Has anybody benchmarked XOJO against other Basic Compilers ?

That was my guess too. :slight_smile:

What’s the difference between, say, Script and ScriptB? Just a second run?

ScriptB is using the binary version of ReplaceAll.

Ah. If the goal is to just time the loop, you could have done something trivial like i = i + i - i in the heart of the loop. I don’t know for certain, of course, but I think that would keep the compiler from stripping that code.

I had tried dimming another integer variable j and j= i in the loop but that had no effect. And as I was mostly interested in speeding up string processing …

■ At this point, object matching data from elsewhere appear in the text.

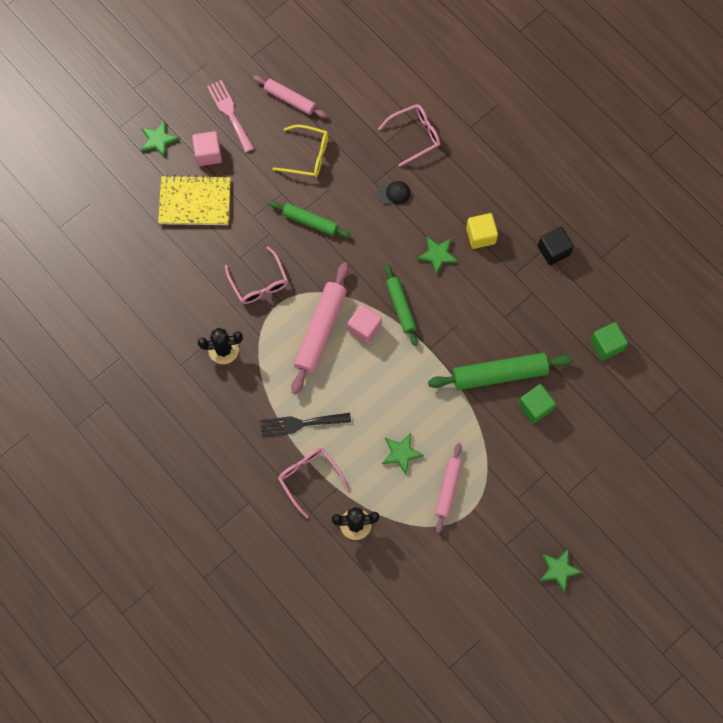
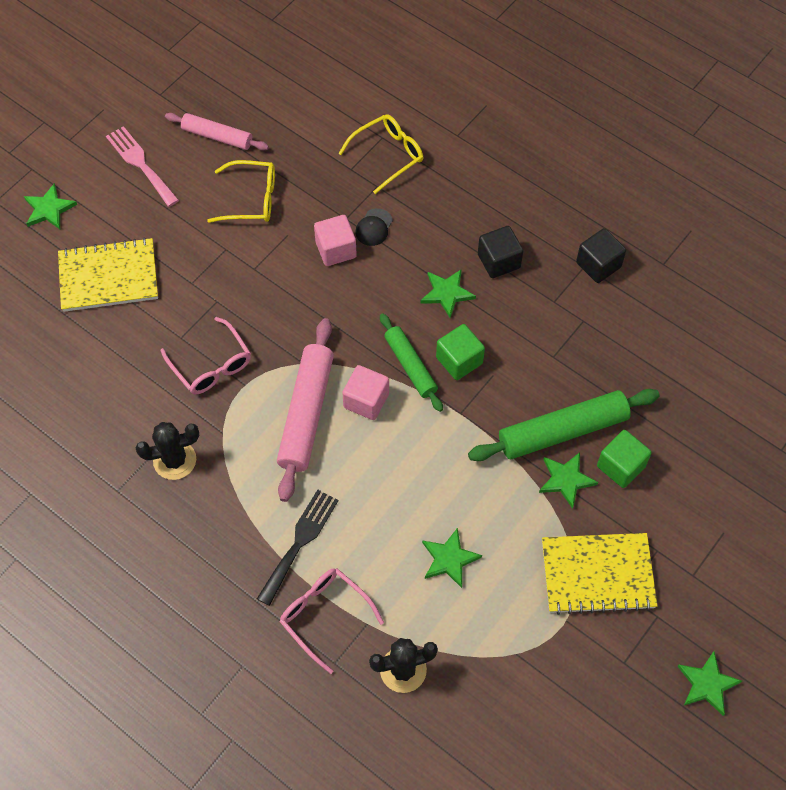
camera: 10 degrees left, 10 degrees down
pink cube [192,131,222,166] -> pink cube moved to [314,215,357,266]
black fork [260,413,351,437] -> black fork turned 135 degrees clockwise [257,489,339,606]
green rolling pin [270,201,351,238] -> none
black cap [377,181,410,205] -> black cap turned 135 degrees clockwise [355,208,393,246]
pink glasses [378,104,440,167] -> yellow glasses [338,114,423,194]
pink rolling pin [435,443,462,533] -> none
yellow cube [466,213,498,249] -> black cube [478,226,523,278]
green cube [590,322,628,361] -> green cube moved to [436,324,485,380]
none -> green star [539,452,598,509]
none -> yellow notebook [542,533,657,615]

Got it. FYI, I’d expect that to be stripped too because you didn’t actually do anything with j. It depends on how clever the new optimizations are, I guess.

that depends on what optimization level you used

My tests were done with “best”.

I believe XojoScript is short cutting the loop even with simple code designed to prevent that (i.e. i = i + i - i; x = x + 1). Put some real math in there that doesn’t have an obvious short cut but also does not dominate the test and you will see loops are much faster.

I think your 2nd test is dominated by ReplaceAll.

Of course this illustrates that LVM is not magic. The performance of some tasks depends on operations which are outside of LVM and/or already optimized (i.e. a library compiled from C/C++/obj.C). But LVM will really help with some stuff.

From the outset I really wanted to reply with something like

just for fun to see who called that sat out for all the obvious incorrectness of it.

I love benchmarks for the same reasons

Now look at Feedback item #33168, run the Cocoa test driver, then apologize to the Windows framework. :wink:

I love this thread. It is quite lively and full of posts about code that does nothing. Entirely bug free :wink:

I’m in the process of moving one of your back-end applications from XOJO to B4J its a REST based API cloud service as we grew the XOJO version just could not keep up with the request loads it was getting (could have been our code), with b4j we are using the JETTY engine which is able to handle 1,400 requests per second now on a single server. Its also now a 64bit app vs the 32bit. Also been playing with the JavaFX Scene build lots of much needed GUI elements on that end. As much as I love XOJO I have still not gotten use to the new GUI editor, finding my self more frustrated with copy/paste issues etc
 I’m sadly seriously linking about moving to Java for future cross-platform development.

What type of load were you taking? Also what kind of horse power on the server you hosted it at?

We developed a HTTP based web server which acts as a REST base API service for our VOIP and related applications platform. We had 4 servers running each with 4GIgs RAM with 2vpus connected via a load balancer with HTTPS on the load balancer end. We are getting around 700 to 800 requests persecond during peak working hours Mon-Friday (about 4 hours each day). We found we could handle about 158 requests per second on each server. What pointed the problem is are monitoring system was seeing long delays in requests being processed sometimes up to a minute. Now that we are using jetty we are down to 2 servers in the load balancer with lots of room for growth. I think the core of the issue with our code in XOJO has to do with the lack of ability to create threads pools for processing requests. We used Apaches “ab” benchmarking too to load test the two.

@Jordan Morris Yes, B4J looks very promising, The examples connecting with B4A also show great potential. Haven’t found much time to experiment with it yet, but definitely will. Erel is doing some great work on it. Being 100% free is also plus :slight_smile:

Thanks! That’s valuable information for the rest of us, what type of loads can we expect.

Dave’s test:
IDE 24.38 - 25.9 seconds
compiled 1.58 - 1.66 seconds

Windows 8.1 pro 64-bits
AMD Phenom II x6 1090T 3.2Ghz (about 2 years old $600 new price then)

For UI or back end server work ?

For server side work Java is pretty decent (verbose but there are some huge class libraries)

But for UI work … blech ! It still doesn’t make native looking or native behaving apps on any platform

That’s why Java never became the world-beater it was hyped as.

[quote=88334:@Norman Palardy]

But for UI work … blech ! It still doesn’t make native looking or native behaving apps on any platform[/quote]
Right now just back-end stuff, but I’m exploring the JavaFX GUI stuff really like that you can make application skins, they have one for each OS platform so that might help with the look aspect of the GUI. JavaFX also has a lot of the same controls that I miss when moving from Visual Studio to RB/Xojo.